Napoli, tre sfrattati accampati da giorni fuori all’ospedale del Mare: appello alle istituzioni

Napoli. Vivono da alcuni mesi in auto accampati nel parcheggio dell’ospedale Del Mare. Una donna anziana con i due figli. Sono Stati sfrattati e in quiesti mesi stanno vivendo grazie all’aiuto e alla generosità degli abitanti di Ponticelli che portano loro da mangiare e alcuni generi di conforto.

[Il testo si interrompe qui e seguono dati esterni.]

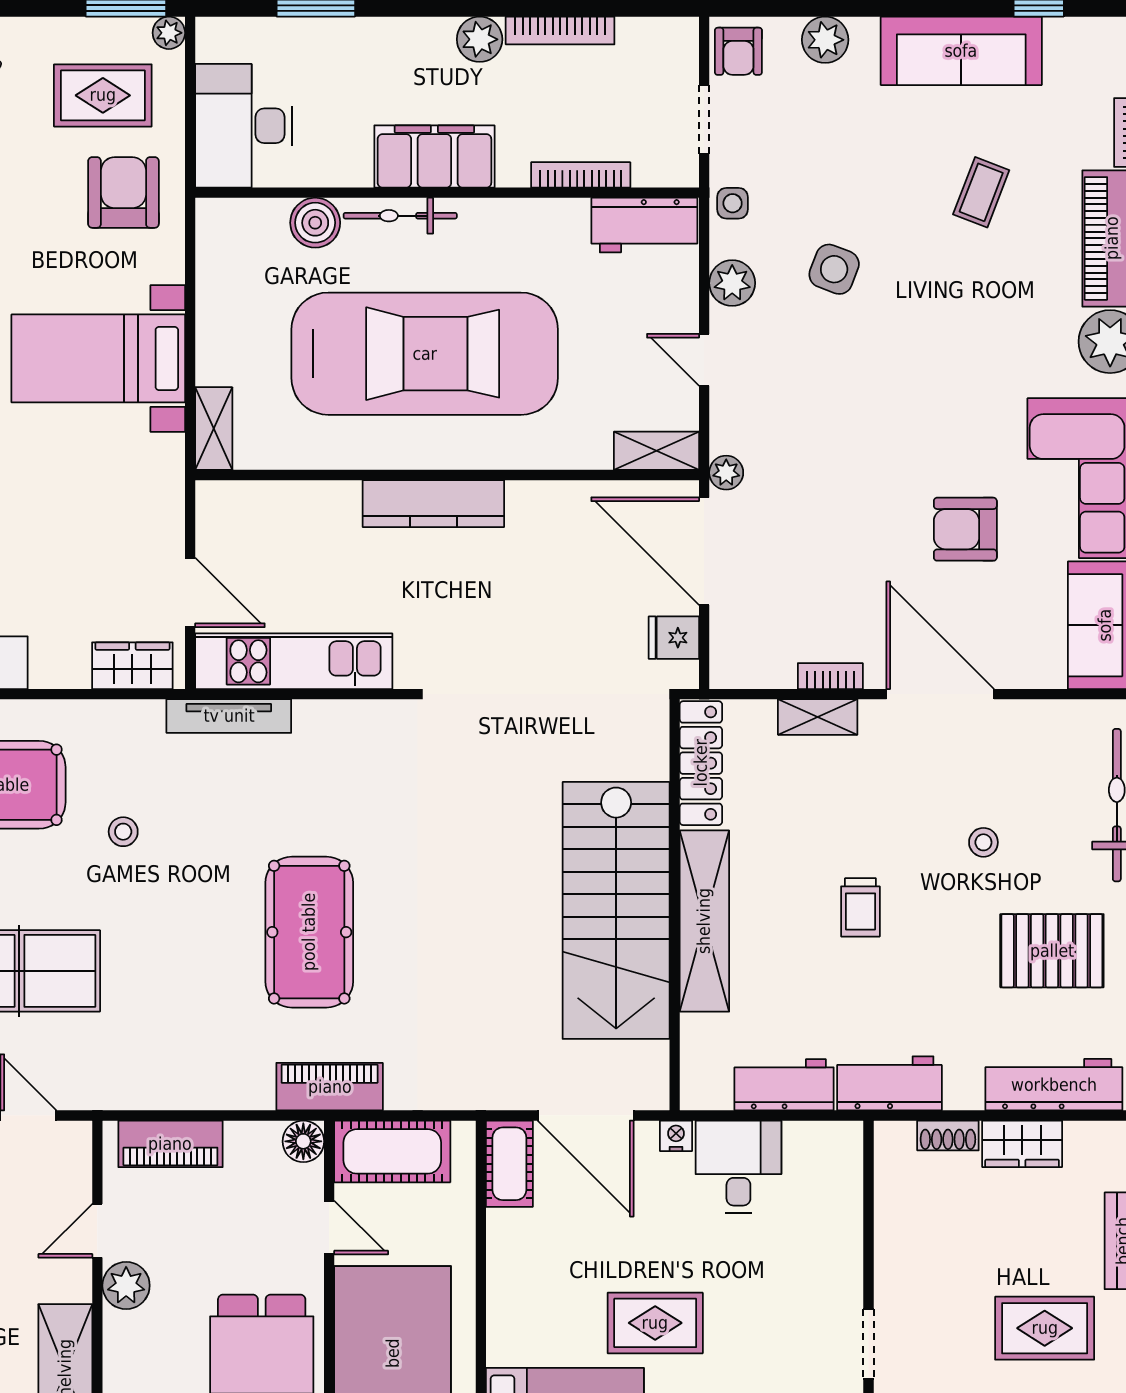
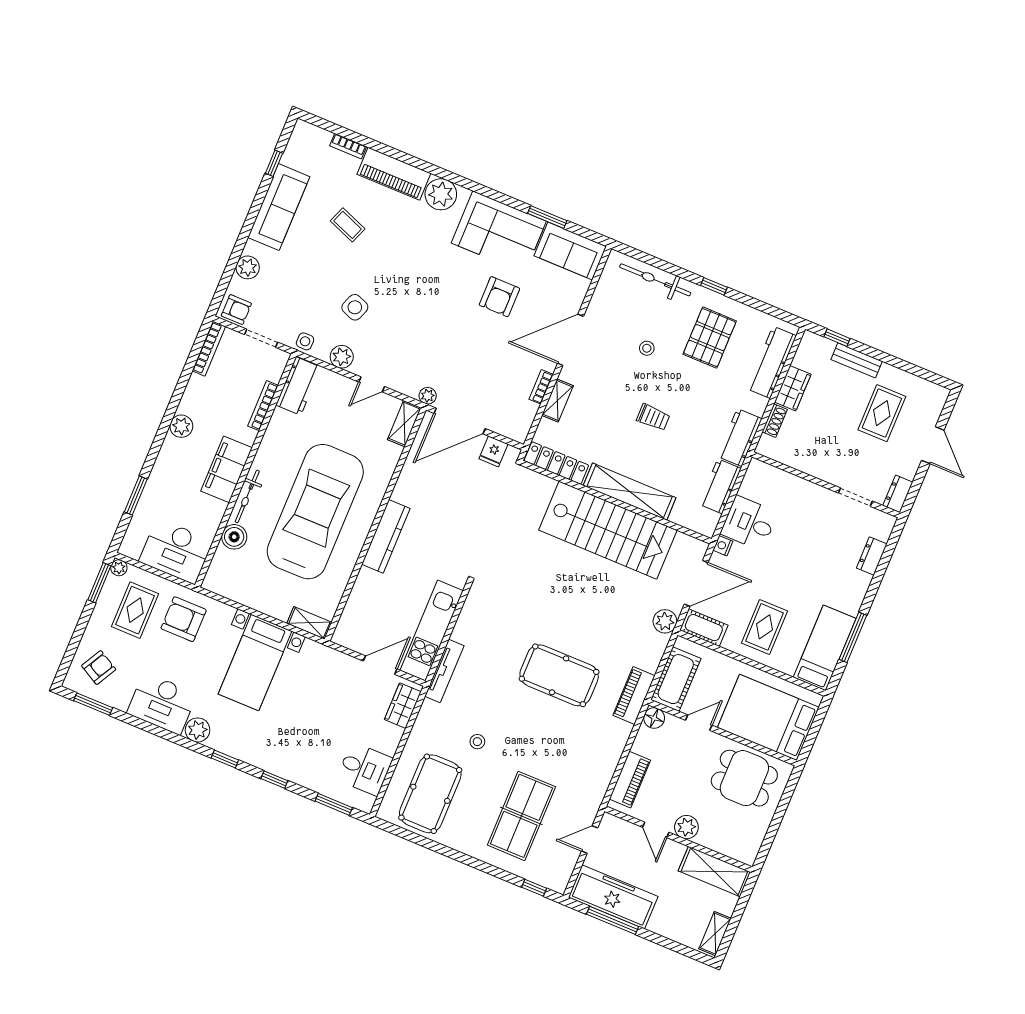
bookcase: (560, 30) -> (209, 349), moved
plant: (491, 1087) -> (665, 621), added
rug: (655, 1323) -> (764, 627), moved

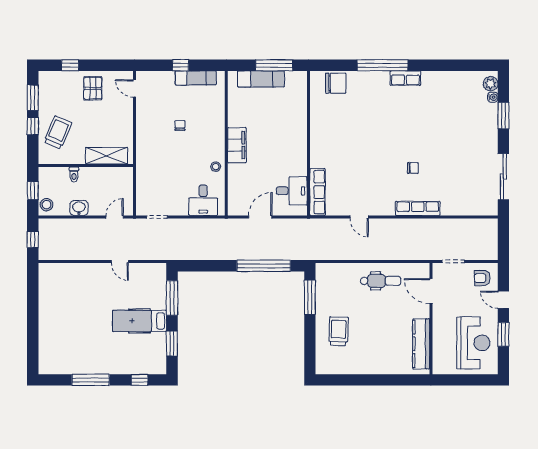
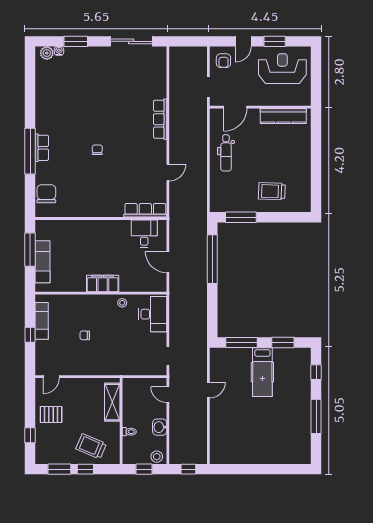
row of seats: (405, 78) -> (42, 148), moved
chair: (413, 168) -> (97, 150), moved
desk: (203, 200) -> (153, 314), width x1.37
dental chair: (381, 281) -> (226, 153), turned 180

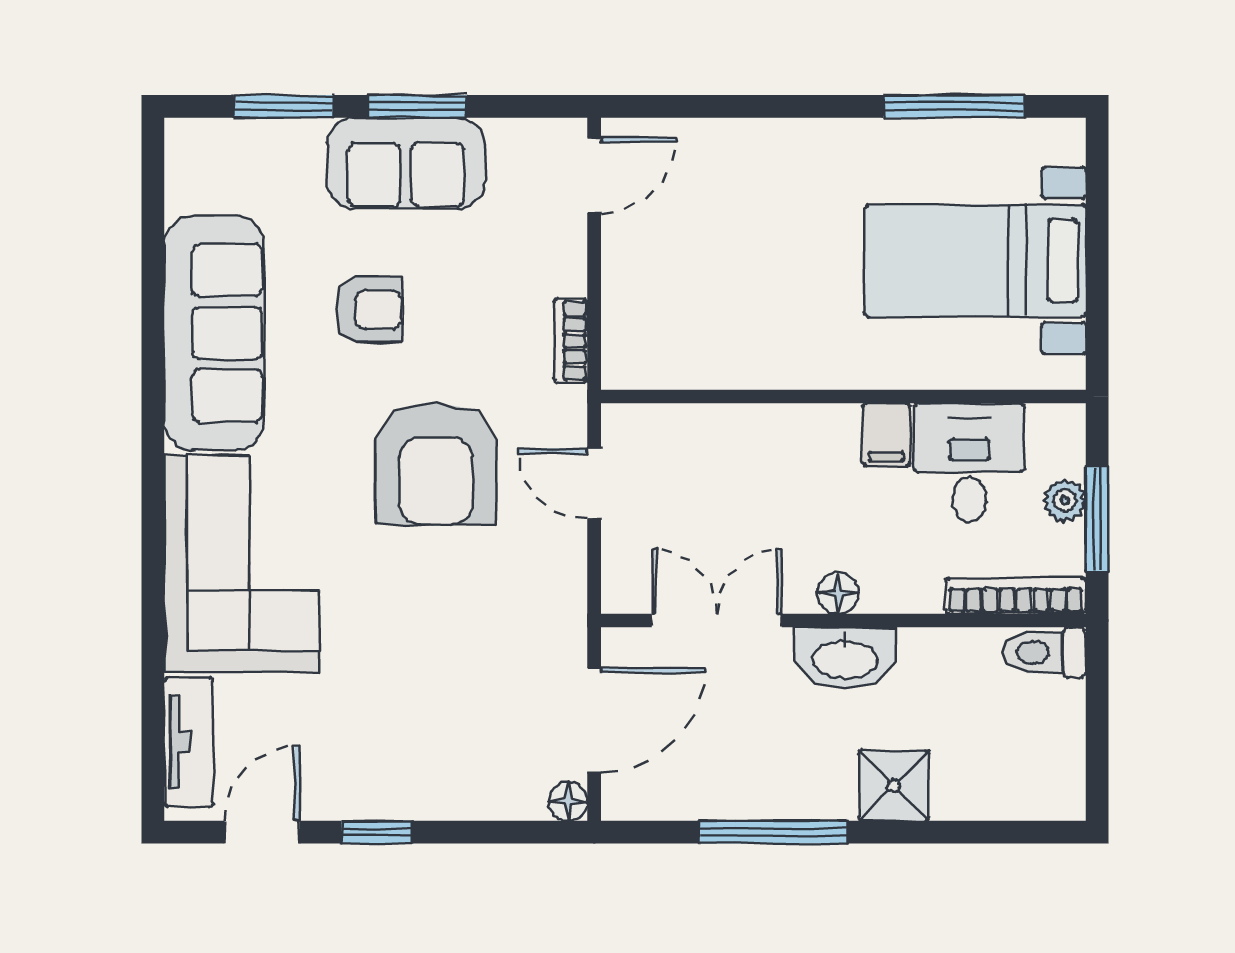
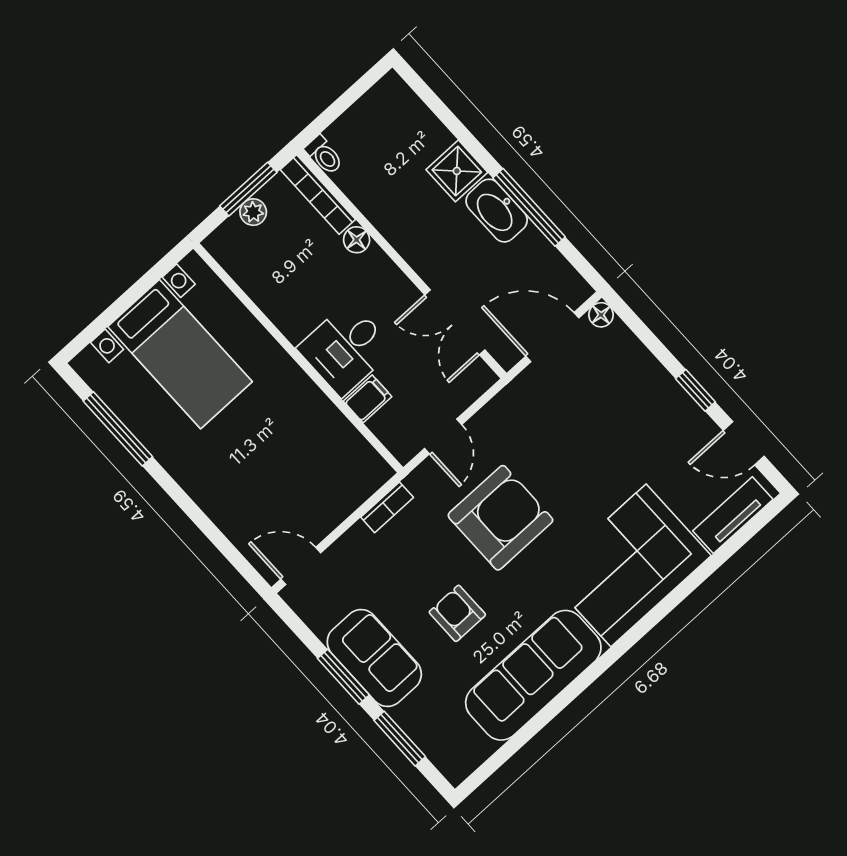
filing cabinet: (886, 435) -> (368, 399), moved
desk: (969, 463) -> (346, 349), moved
floor lamp: (838, 593) -> (357, 240), moved
toilet: (1044, 652) -> (324, 155), width x0.73, depth x0.72
washbasin: (845, 658) -> (497, 211), moved, turned 180

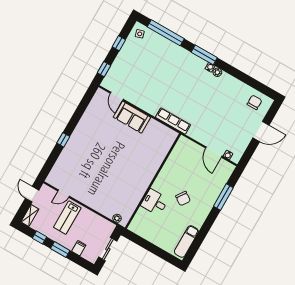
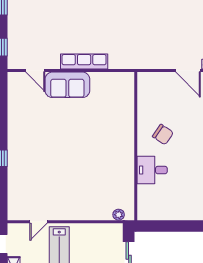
row of seats: (173, 121) -> (84, 61), moved
chair: (183, 198) -> (163, 135), moved

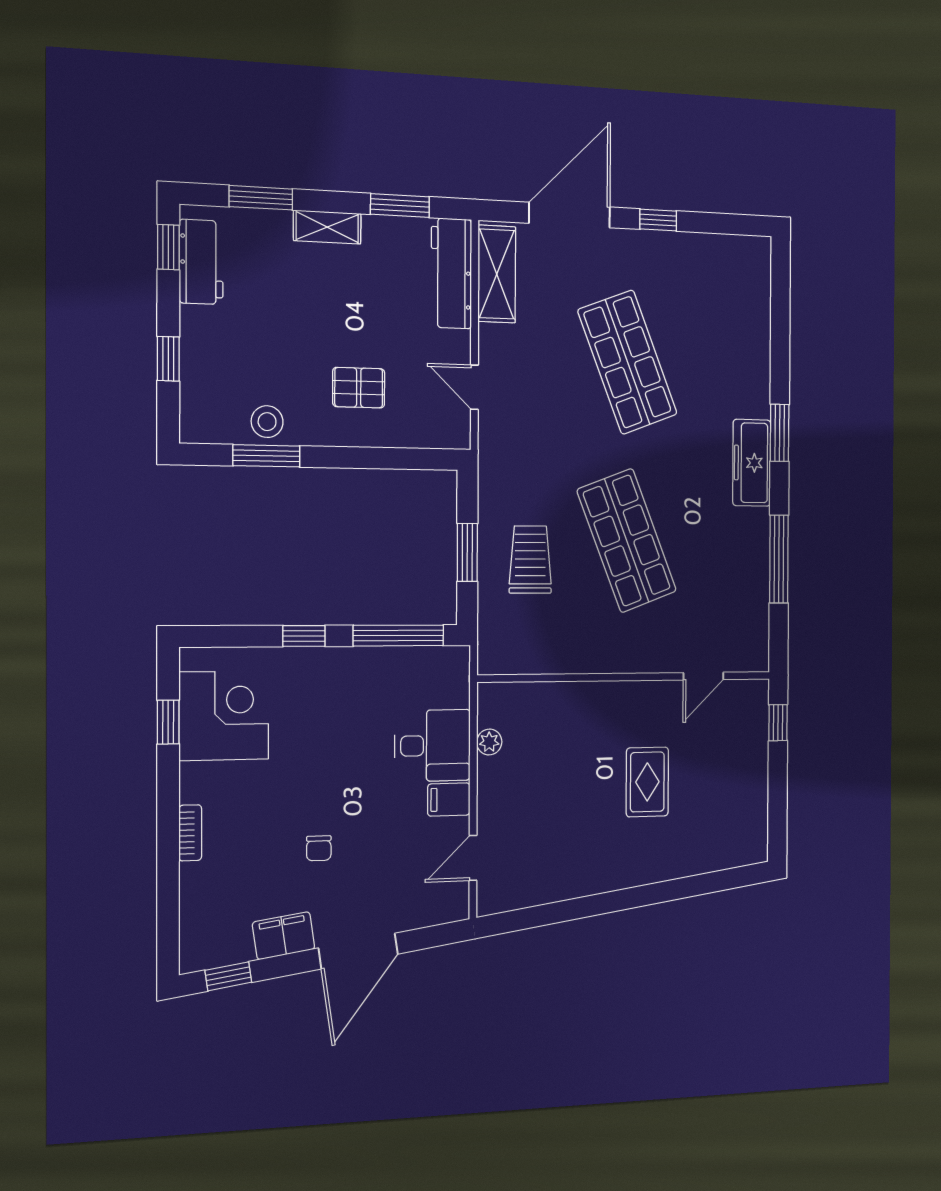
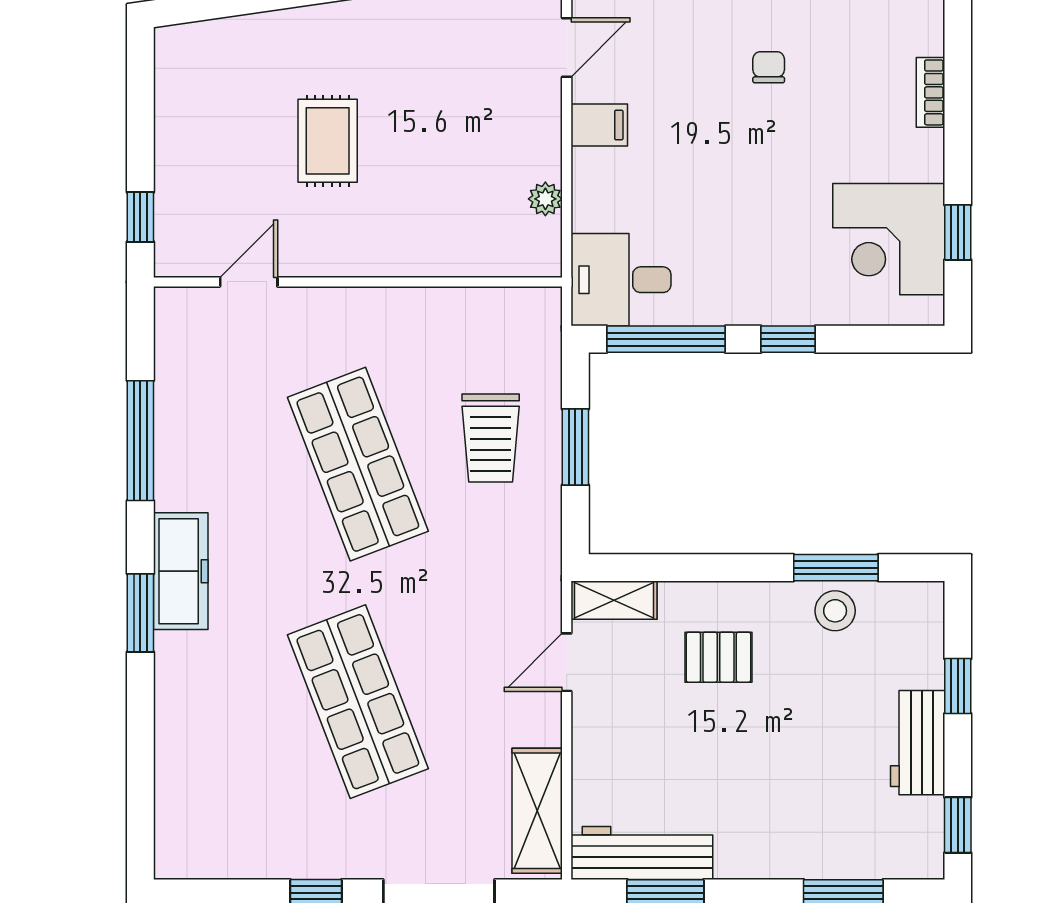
shelving: (327, 227) -> (614, 600), moved
workbench: (201, 262) -> (918, 743), moved
workbench: (451, 273) -> (642, 853), moved, turned -90
door: (474, 387) -> (567, 662), swing flipped
desk: (433, 746) -> (621, 280), moved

Ma con il freddo di questi giorni la situazione rischia di degenerare. Gli abitanti che fino ad oggi hanno aiutato i tre sfrattai lanciano un appello alle istituizioni e “alle perosne di buon cuore” dicono affinchè si trovi una sistemazione. All’appello si è aggiunto anche Giuseppe Alviti leader dell’associazione politica Identità Meridionale che si rivolge al Sindaco di Napoli de Magistris e al presidente della Regione Campania De Luca. “Vista la grave situazione dell ospedale del mare ,entrata principale, dove ci sono persone anziane da diversi giorni, che sfrattate e non avendo nessun mezzo economico, dormono è vivono li. Con una temperatura cosi fredda e tendenzialmente in aumento per gli sfortunati anziani credo se le istituzioni non intervengono siano a rischio vita”.